À Sotchi, le patinage artistique a été secoué dimanche par des rumeurs de tricherie selon lesquelles un accord aurait été conclu entre la Russie et les États-Unis. Même si ces pays nient ces accusations, cette affaire rappelle d'anciens scandales.
Le président Vladimir Poutine n’a pas caché sa satisfaction, dimanche 9 février, après la victoire de la Russie dans l’épreuve de patinage artistique par équipes. Le chef d’État, présent dans la patinoire de Sotchi, a personnellement félicité les athlètes pour cette médaille d’or dont la légende Evegny Plushenko et la jeune prodige de la discipline, Ioulia Lipnitskaïa, seulement âgée de 15 ans.
Mais ce succès national a été assombri par des rumeurs de tricherie. Elles ont été lancées le vendredi 7 février par le journal français "L’Équipe". Dans un papier intitulé "Petits arrangements entre amis", le quotidien sportif a expliqué qu’un accord aurait été trouvé entre la Russie et les Etats-Unis pour assurer à chaque pays une victoire olympique. D’après un entraîneur russe cité par "L’Équipe", ce "troc" se serait déroulé selon ces conditions : "N'étant pas en concurrence directe, eux vont nous aider pour décrocher l'or par équipes et en couple, et nous les remercierons en votant pour les Américains Davis-White, face aux Canadiens Virtue-Moir, pour ce qui serait le premier titre olympique des États-Unis en danse" .
De graves accusations rapidement rejetées par les deux pays concernés. "Les commentaires publiés dans "L’Équipe" sont catégoriquement faux. Il n’y a aucune aide entre les pays. Nous n’avons rien d’autre à répondre aux rumeurs, sources anonymes ou autres spéculations", a affirmé la Fédération américaine de patinage artistique dans un communiqué. "Ce ne sont que bêtises et bavardages", a pour sa part déclaré Valentin Piseïev, directeur général de la Fédération russe de patinage artistique, cité par l’agence R-Sport. "S’ils en ont la preuve, qu’ils nous la montrent et qu’ils cessent juste de parler. Nous avions déjà traversé ça à Salt Lake City".
Les vieux démons du patinage
Ce n’est en effet pas la première fois que le monde du patinage artistique connaît ce genre de scandale.

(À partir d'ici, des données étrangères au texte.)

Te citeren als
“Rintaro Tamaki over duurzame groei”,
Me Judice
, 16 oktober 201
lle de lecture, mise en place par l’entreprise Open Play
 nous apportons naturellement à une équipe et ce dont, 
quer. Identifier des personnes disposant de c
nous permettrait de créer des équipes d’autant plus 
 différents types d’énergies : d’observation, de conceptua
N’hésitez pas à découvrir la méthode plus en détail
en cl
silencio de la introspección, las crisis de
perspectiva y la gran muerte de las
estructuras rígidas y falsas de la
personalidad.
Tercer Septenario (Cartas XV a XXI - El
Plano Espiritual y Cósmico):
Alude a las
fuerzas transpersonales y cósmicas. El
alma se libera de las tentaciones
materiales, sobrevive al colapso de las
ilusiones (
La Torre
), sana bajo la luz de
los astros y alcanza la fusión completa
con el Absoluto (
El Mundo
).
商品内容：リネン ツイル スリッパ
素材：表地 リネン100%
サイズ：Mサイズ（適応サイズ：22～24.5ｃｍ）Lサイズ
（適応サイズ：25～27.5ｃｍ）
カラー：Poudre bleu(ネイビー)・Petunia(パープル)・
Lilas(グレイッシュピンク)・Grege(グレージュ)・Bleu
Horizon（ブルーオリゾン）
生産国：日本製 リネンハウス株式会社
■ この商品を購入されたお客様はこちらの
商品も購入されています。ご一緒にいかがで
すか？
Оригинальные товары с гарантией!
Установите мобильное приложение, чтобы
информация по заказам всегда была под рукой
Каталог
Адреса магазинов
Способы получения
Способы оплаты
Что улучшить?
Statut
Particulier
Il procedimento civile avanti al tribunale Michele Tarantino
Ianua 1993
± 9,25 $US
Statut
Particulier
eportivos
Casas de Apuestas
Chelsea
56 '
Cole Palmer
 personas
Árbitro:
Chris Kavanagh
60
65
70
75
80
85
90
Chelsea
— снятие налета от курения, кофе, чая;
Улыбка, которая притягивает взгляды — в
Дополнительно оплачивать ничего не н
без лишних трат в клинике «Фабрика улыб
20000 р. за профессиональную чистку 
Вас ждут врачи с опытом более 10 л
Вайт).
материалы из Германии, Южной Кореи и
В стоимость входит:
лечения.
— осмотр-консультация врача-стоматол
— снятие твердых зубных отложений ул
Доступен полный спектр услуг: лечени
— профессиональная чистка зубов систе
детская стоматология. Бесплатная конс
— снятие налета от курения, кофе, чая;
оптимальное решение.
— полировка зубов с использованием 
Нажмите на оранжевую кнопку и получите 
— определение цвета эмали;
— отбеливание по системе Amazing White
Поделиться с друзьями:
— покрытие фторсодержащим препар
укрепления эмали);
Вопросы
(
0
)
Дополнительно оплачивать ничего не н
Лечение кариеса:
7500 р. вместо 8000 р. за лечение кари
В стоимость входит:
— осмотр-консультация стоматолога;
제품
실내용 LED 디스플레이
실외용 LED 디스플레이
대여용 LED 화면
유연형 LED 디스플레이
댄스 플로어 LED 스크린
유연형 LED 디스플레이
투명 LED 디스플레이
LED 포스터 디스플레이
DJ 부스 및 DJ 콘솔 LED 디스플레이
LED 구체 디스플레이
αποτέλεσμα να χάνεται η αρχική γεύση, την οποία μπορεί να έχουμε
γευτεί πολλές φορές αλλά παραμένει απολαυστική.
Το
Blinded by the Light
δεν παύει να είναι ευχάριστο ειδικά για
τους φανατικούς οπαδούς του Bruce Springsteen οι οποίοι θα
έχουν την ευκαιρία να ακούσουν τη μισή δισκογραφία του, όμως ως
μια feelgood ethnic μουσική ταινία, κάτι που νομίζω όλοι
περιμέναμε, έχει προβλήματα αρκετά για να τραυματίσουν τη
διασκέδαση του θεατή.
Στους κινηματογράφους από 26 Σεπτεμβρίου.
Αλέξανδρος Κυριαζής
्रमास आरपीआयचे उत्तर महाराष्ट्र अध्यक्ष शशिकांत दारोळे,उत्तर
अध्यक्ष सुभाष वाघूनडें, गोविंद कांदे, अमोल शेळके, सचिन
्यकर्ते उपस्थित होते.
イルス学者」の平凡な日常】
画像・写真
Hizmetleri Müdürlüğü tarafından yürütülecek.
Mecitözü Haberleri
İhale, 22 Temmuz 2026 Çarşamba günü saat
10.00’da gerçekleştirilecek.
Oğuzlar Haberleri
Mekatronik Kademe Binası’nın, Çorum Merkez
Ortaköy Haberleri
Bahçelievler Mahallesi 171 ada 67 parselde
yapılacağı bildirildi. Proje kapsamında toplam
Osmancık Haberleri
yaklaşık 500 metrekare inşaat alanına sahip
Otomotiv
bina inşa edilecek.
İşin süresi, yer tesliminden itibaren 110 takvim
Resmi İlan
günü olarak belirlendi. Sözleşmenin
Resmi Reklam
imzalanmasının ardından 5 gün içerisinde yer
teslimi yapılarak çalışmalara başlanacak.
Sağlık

En 1926 à Oslo, la Norvégienne Sonja Henie avait remporté le titre de championne du monde par trois juges contre deux. Les trois juges en sa faveur étant norvégiens… Plus récemment, en 2002 lors des Jeux olympiques de Salt Lake City aux Etats-Unis, l’affaire Pelletier-Salé avait fait grand bruit. La juge française Marie-Reine Le Gougne avait confié avoir subi des pressions pour donner un avantage au couple russe Elena Berejnaïa et Anton Sikharulidze, au dépend des Canadiens Jamie Salé et David Pelletier. Après ces révélations, les deux équipes avaient finalement reçu une médaille d’or.
Depuis cette époque, les systèmes de notation ont été modifiés. Pour éviter des fraudes, la note la plus haute et la plus basse sont désormais éliminées. Afin de réduire la pression sur les juges, leur anonymat est également préservé. Mais comme le note le "New York Times", ces modifications ont aussi un effet pervers : "Cela a rendu la transparence aussi sombre qu’une cataracte". Citant la juge italienne Sonia Bianchetti, le journal américain affirme que ce nouveau système plus opaque permet surtout "d’éviter un nouveau scandale".
En ce qui concerne l’affaire de Sotchi, beaucoup de médias se montrent toutefois peu convaincus par les accusations de "L’Équipe". Selon le magazine sportif américain ESPN, il n’y a pas lieu de soupçonner le couple Davis-White d’arrangement car ils sont actuellement les champions du monde en titre et qu’ils sont au sommet de leur carrière. "Est-ce que les Etats-Unis ont vraiment le besoin de tricher dans ce genre de situation?". L'agence, La Presse Canadienne souligne également avec fair play que le duo canadien Virtue-Moir a bien été surpassé samedi par ses adversaires américains Davis-White et que ce jugement ne peut pas être mis en question : "Les Américains ont établi une marque de 75,98 points contre 72,98 points pour les Canadiens et Virtue a perdu l’équilibre légèrement lors d’un mouvement circulaire, plombant la coordination des deux athlètes par la suite". Ce média canadien explique par ailleurs que ces deux couples n’affichent pas d’hostilité. Pour preuve, ils s’entraînent ensemble à "Canton, au Michigan, et partagent la même entraîneuse, la Russe Marina Zoueva".
Le Comité international olympique a lui aussi tranché sur ces rumeurs. Le porte-parole du CIO Mark Adams a déclaré lors d’une conférence de presse dimanche n’avoir vu aucune preuve à ce sujet et qu’il s’agissait de ragots sans fondement".